Umat Islam Harus Sadar Politik

Untuk mengatur seluruh urusannya (baik sebagai individu, masyarakat ataupun negara), 'mau tidak mau' rakyat harus memahami strategi pengaturan urusan ini. Kesadaran ini haruslah dalam bentuk yang universal (mencakup dunia internasional) dengan suatu sudut pandang yang khas. Sudut pandang umat sebagai kaum muslimin adalah bagaimana mereka memandang dalam kerangka kesadaran Islam tentang kehidupan, dimana pun mereka berada. Sesuai dengan makna politik, maka kesadaran ini berarti memelihara dan mengatur urusan umat atas dasar kesadaran itu. (Muhamad Isma'il, 1995)

Dewasa ini istilah 'melek politik' yang berkembang di tengah masyarakat (Ummat, 02/09/96), baru diartikan dengan 'ketidaksudian' rakyat dijadikan sebatas sarana untuk kepentingan gemerlapnya kelompok dan golongan minoritas saja. Belum dalam pengertian kesadaran umat akan makna dan kepentingan politik yang sesungguhnya. Dalam kapasitas umat sebagai kaum muslimin, tampaknya kesadaran ini belum lagi tumbuh. Kaum muslimin di Indonesia masih merasa asing bila dikatakan bahwa Islam memiliki konsep politik yang dibangun diatas aqidah Islamiyah yang berbeda dengan konsep dari ideologi manapun. Bahwa Islam pun telah menetapkan peran dan tanggung jawab berpolitik pada seluruh kaum muslimin, itu pun belum mereka ketahui. Bahkan Islam mewajibkan berdirinya partai politik yang berjuang untuk Islam, dengan tugas menyebarkan dakwah Islam kepada orang-orang kafir di seluruh dunia, termasuk kepada penguasa, itu masih asing dalam benak mereka. Padahal telah jelas Firman Allah SWT :

"Hendaklah ada diantara kamu segolongan umat yang menyeru kepada al khair (dinul Islam) menyuruh kepada yang ma'ruf dan mencegah dari yang mungkar" (QS. Ali Imran :104).

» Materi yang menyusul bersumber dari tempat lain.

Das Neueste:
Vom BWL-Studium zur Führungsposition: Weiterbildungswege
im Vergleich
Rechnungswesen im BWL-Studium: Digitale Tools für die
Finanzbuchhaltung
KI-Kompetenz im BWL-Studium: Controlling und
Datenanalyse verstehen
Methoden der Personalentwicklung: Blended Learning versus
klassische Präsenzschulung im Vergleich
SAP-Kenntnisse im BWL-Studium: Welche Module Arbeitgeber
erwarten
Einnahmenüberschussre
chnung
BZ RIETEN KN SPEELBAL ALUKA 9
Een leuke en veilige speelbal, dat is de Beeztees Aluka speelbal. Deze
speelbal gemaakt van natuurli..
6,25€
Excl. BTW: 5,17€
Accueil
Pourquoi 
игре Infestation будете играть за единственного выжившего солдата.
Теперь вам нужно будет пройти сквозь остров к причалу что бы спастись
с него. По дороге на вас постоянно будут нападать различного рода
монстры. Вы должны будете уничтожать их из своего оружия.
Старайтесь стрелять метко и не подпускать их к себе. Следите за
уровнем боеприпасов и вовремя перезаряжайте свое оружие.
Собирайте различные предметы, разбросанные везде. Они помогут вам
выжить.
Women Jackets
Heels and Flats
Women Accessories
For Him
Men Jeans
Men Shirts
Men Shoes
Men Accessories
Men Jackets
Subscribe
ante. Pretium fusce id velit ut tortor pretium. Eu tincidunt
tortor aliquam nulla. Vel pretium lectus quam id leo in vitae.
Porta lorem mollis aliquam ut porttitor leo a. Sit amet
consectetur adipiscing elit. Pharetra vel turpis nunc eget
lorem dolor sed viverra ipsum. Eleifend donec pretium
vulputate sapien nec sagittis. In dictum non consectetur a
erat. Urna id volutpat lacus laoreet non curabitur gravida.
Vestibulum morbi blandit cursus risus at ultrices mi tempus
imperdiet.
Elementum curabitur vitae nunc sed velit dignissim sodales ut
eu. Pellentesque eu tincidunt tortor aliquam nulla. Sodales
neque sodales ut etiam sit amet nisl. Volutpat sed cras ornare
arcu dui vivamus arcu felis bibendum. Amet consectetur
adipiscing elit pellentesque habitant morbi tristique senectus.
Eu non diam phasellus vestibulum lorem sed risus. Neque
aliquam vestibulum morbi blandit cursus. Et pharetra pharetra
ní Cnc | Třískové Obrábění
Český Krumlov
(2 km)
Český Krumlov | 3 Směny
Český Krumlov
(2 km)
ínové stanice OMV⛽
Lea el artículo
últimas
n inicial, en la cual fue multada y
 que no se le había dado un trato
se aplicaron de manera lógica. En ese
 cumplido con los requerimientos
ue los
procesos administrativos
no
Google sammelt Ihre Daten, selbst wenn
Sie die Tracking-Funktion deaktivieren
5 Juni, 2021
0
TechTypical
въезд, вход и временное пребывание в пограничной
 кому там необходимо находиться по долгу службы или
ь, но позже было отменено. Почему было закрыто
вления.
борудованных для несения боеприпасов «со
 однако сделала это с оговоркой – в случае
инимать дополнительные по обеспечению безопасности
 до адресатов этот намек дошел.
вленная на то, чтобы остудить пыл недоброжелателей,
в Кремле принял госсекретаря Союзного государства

Allah SWT dalam ayat tersebut telah menjelaskan metode yang semestinya dilakukan oleh kaum muslimin dalam mengemban dakwah Islam yaitu amar ma'ruf nahi mungkar.

Fakta lain yang banyak terjadi sekarang adalah masalah politik yang hanya menjadi obyek perbincangan kalangan tertentu, bukan kebanyakan orang. Selain masih ada yang menganggap bahwa Islam tidak mengatur persoalan politik, ada pula yang menganggap bahwa perbincangan masalah politik hanya akan mempersempit ruang gerak umat islam, lalu akan melalaikannya dari selain politik, seperti masalah ibadah, aqidah dan lain-lain. Kesalahfahaman tentang makna politik ini akan bisa disadari bila umat Islam (termasuk kaum muslimin di Indonesia) menengok kembali praktek kehidupan kaum muslimin terdahulu ( mulai dari tegaknya Daulah Khilafah di Madinah sampai masa berakhirnya Kekhilafahan Islamiyah di Turki Tahun 1024). Kurangnya kesadaran umat akan politik akan bisa diatasi bila kaum muslimin mau menerima konsep politik yang shahih, yang telah ditetapkan Islam. Bagaimana dengan kaum muslimin di Indonesia?